Wall Street Journal Quotes Manatt Partner on Importance of CIOs in FCPA Compliance Programs

Wall Street Journal Quotes Manatt Partner on Importance of CIOs in FCPA Compliance Programs

"Anti-Corruption Law Puts Onus on CIOs"
The Wall Street Journal

November 14, 2012 - The Wall Street Journal quoted Manatt's Jacqueline Wolff, co-chair of the firm's Corporate Investigations & White Collar Defense Practice, on how chief information officers can play an important role when it comes to helping their organizations avoid prosecution for violating the Foreign Corrupt Practices Act.

The Wall Street Journal reports that the U.S. Department of Justice and the Securities Exchange Commission recently issued a 130-page document, providing clarification to portions of the Foreign Corrupt Practices Act that critics called ambiguous. The memo provides pragmatic advice, including hypothetical questions and examples of how companies can avoid prosecution.
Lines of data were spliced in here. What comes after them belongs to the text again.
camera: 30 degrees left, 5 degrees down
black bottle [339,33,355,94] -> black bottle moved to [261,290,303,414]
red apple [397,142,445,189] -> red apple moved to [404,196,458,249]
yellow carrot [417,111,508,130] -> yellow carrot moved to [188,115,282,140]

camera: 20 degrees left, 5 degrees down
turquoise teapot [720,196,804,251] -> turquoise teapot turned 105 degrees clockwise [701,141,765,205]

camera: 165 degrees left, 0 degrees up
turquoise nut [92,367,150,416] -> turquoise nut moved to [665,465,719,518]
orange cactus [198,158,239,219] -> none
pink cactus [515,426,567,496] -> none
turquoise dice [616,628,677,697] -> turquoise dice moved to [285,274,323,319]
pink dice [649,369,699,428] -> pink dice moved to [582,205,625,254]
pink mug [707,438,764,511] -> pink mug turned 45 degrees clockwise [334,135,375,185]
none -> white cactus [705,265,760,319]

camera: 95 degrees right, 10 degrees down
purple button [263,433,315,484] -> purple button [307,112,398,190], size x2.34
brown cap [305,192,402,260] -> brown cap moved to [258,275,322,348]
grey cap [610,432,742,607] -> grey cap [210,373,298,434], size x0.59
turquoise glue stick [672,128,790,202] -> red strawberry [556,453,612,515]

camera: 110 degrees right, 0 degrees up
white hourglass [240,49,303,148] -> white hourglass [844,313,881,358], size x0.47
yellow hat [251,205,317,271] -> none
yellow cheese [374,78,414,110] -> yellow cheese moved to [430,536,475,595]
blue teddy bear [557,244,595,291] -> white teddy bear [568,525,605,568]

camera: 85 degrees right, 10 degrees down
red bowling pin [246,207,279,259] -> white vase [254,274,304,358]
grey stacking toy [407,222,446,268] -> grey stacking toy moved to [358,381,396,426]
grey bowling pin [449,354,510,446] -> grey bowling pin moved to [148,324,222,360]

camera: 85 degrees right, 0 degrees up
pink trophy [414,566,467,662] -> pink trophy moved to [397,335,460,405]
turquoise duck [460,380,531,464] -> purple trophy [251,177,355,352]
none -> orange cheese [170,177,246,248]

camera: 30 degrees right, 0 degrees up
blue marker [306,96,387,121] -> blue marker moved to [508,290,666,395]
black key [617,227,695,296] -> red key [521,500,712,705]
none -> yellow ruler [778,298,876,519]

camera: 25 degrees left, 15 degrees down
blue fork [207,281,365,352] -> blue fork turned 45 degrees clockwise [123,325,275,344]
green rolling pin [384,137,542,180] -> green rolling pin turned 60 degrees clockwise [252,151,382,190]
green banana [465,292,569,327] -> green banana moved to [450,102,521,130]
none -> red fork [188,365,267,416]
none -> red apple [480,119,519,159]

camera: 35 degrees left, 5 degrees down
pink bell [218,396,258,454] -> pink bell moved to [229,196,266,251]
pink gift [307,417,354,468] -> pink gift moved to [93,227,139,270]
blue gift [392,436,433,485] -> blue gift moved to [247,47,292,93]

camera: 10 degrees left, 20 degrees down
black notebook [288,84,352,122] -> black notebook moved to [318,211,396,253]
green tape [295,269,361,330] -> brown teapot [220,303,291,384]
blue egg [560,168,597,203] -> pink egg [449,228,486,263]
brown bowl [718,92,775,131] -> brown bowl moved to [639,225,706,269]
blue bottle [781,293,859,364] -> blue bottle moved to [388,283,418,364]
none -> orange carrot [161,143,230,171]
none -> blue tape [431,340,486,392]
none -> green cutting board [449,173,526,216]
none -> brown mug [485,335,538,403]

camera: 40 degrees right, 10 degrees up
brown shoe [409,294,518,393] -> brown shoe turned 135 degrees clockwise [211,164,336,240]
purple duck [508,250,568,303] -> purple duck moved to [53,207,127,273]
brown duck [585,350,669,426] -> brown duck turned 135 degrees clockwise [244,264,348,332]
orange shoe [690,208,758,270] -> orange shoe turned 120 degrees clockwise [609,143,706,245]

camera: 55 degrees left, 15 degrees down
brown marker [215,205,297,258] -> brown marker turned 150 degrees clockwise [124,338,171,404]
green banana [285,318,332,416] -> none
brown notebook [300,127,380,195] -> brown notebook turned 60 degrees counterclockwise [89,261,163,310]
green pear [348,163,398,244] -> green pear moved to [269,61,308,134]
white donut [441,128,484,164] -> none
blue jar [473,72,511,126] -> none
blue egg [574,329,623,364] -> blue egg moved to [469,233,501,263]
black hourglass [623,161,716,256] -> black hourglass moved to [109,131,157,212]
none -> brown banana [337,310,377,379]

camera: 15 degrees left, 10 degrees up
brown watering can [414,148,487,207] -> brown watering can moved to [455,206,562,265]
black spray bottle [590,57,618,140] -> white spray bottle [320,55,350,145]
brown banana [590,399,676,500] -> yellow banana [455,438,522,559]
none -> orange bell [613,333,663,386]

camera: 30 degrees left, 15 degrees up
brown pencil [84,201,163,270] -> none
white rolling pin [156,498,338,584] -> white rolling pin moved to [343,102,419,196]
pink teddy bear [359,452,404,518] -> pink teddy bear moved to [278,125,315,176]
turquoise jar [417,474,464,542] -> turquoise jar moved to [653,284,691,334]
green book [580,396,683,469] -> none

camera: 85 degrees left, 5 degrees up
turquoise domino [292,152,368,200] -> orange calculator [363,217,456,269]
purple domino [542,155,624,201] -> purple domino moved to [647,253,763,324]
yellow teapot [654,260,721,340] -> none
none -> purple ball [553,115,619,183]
Wolff said that the government is less likely to prosecute companies that have created programs that identify potential areas of risk (such as third-party consultants overseas), have executed such programs in good faith, and ensured that programs are effective.

"Putting together a program that is risk-based is often done with IT," said Wolff. "Some of the most effective programs involve working with IT to figure out how you can assess risk by creating buckets of risk areas, tracking those areas, tracking corrective steps, and then assessing whether incidents go up or down," she said.

Wolff emphasized the idea that companies need to do more than have a program in place, but have to ensure that the program is actually effective. Chief compliance officers should rely on CIOs to put these programs in place "because CIOs can understand the tool and how it works or how to fix or revise it to be more effective," she said.

But even the best applications won't be effective unless leadership makes its policies clear to all employees, including those who reside abroad, or are foreign nationals. "Corporate culture is the starting place. If it doesn't support compliance, the technology isn't going to accomplish much," said Wolff.